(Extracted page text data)
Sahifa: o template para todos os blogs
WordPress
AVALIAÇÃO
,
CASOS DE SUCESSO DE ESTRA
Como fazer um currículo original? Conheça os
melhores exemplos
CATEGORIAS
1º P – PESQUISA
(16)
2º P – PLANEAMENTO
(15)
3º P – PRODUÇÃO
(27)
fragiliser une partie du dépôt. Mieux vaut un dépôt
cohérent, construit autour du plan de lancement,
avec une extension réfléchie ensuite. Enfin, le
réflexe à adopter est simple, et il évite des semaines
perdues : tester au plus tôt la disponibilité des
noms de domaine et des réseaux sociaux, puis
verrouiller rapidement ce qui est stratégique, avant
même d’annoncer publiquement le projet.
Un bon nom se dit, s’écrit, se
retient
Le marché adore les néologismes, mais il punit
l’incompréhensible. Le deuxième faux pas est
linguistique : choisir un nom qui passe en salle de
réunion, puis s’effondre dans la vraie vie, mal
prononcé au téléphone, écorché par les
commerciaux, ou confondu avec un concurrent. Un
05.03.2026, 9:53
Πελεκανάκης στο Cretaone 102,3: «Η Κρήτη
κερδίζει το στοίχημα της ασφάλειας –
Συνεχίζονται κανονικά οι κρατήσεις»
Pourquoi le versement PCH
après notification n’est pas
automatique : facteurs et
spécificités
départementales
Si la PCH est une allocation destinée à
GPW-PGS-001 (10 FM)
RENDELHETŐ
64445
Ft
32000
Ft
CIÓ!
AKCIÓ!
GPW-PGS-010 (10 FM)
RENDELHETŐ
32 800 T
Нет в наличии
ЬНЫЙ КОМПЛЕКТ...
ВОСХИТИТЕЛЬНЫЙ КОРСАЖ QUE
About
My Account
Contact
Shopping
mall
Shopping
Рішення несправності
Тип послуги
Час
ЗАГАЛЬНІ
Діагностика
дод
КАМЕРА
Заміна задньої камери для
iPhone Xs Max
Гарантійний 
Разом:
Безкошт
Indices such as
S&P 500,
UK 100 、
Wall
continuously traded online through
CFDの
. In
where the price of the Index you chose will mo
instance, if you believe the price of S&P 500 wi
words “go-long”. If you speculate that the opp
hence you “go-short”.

Your task
Can you put every line of the material into a JSON list of strings, with one string per line and no blank lines?

Task solution
[
  "Sahifa: o template para todos os blogs",
  "WordPress",
  "AVALIAÇÃO",
  ",",
  "CASOS DE SUCESSO DE ESTRA",
  "Como fazer um currículo original? Conheça os",
  "melhores exemplos",
  "CATEGORIAS",
  "1º P – PESQUISA",
  "(16)",
  "2º P – PLANEAMENTO",
  "(15)",
  "3º P – PRODUÇÃO",
  "(27)",
  "fragiliser une partie du dépôt. Mieux vaut un dépôt",
  "cohérent, construit autour du plan de lancement,",
  "avec une extension réfléchie ensuite. Enfin, le",
  "réflexe à adopter est simple, et il évite des semaines",
  "perdues : tester au plus tôt la disponibilité des",
  "noms de domaine et des réseaux sociaux, puis",
  "verrouiller rapidement ce qui est stratégique, avant",
  "même d’annoncer publiquement le projet.",
  "Un bon nom se dit, s’écrit, se",
  "retient",
  "Le marché adore les néologismes, mais il punit",
  "l’incompréhensible. Le deuxième faux pas est",
  "linguistique : choisir un nom qui passe en salle de",
  "réunion, puis s’effondre dans la vraie vie, mal",
  "prononcé au téléphone, écorché par les",
  "commerciaux, ou confondu avec un concurrent. Un",
  "05.03.2026, 9:53",
  "Πελεκανάκης στο Cretaone 102,3: «Η Κρήτη",
  "κερδίζει το στοίχημα της ασφάλειας –",
  "Συνεχίζονται κανονικά οι κρατήσεις»",
  "Pourquoi le versement PCH",
  "après notification n’est pas",
  "automatique : facteurs et",
  "spécificités",
  "départementales",
  "Si la PCH est une allocation destinée à",
  "GPW-PGS-001 (10 FM)",
  "RENDELHETŐ",
  "64445",
  "Ft",
  "32000",
  "Ft",
  "CIÓ!",
  "AKCIÓ!",
  "GPW-PGS-010 (10 FM)",
  "RENDELHETŐ",
  "32 800 T",
  "Нет в наличии",
  "ЬНЫЙ КОМПЛЕКТ...",
  "ВОСХИТИТЕЛЬНЫЙ КОРСАЖ QUE",
  "About",
  "My Account",
  "Contact",
  "Shopping",
  "mall",
  "Shopping",
  "Рішення несправності",
  "Тип послуги",
  "Час",
  "ЗАГАЛЬНІ",
  "Діагностика",
  "дод",
  "КАМЕРА",
  "Заміна задньої камери для",
  "iPhone Xs Max",
  "Гарантійний ",
  "Разом:",
  "Безкошт",
  "Indices such as",
  "S&P 500,",
  "UK 100 、",
  "Wall",
  "continuously traded online through",
  "CFDの",
  ". In",
  "where the price of the Index you chose will mo",
  "instance, if you believe the price of S&P 500 wi",
  "words “go-long”. If you speculate that the opp",
  "hence you “go-short”."
]